Seems like IF we accept the premise that we have multi-millions of the Long Term Unemployed who are not in the workforce, but would like to be, then we should do something to make obtaining additional education/skills much easier. Otherwise, the problem will persist and ancillary social problems will arise from this involuntary idleness.
This short analysis of the Community College system by EMSI give credence to the value of doing so. I excerpted part of it and highlighted what I think is the key point:
EMSI’s nationwide economic impact study, released this week by the American Association of Community Colleges, shows the net total impact of community colleges on the U.S. economy was $809 billion in 2012. That’s equal to 5.4% of the nation’s gross domestic product. Put another way, the added income created in the U.S. through increased student productivity and the spending of international students supported the equivalent of 15.5 million jobs in 2012.
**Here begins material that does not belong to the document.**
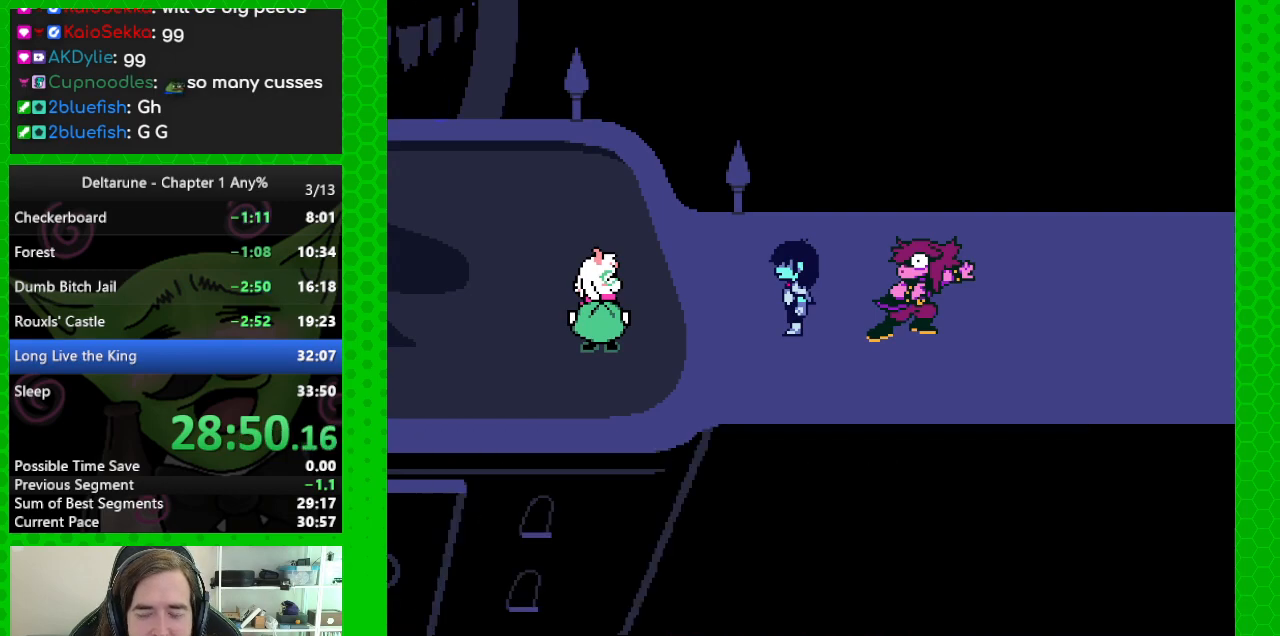
{"keys": ["ctrl", "right", "shift"], "events": [[17, "return", "up"], [67, "z", "up"], [100, "return", "down"], [150, "z", "down"], [200, "return", "up"], [300, "return", "down"], [300, "z", "up"], [383, "z", "down"], [433, "return", "up"], [483, "z", "up"]]}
How do colleges contribute so much added income? Think of it this way. Anyone who has studied at a community college enters or re-enters the workforce with new skills. Millions of these students are working across the country today, and when they apply those skills, they’re rewarded with higher incomes than they would have otherwise (e.g., a home health aide who becomes a licensed practical nurse). They also raise business profits through their increased productivity. Together, these higher incomes and increased profits create even more income as they are spent in the U.S. economy.I ain't no genius but this seems like a no-brainer. The idea is easy, however, the devil is in the details of how to finance it and get people to take advantage of the opportunity. Seems like it could be integrated into the existing social safety net. We either pay for people today to become more self-sufficient or we will pay for them to be dependent for, well, a long time.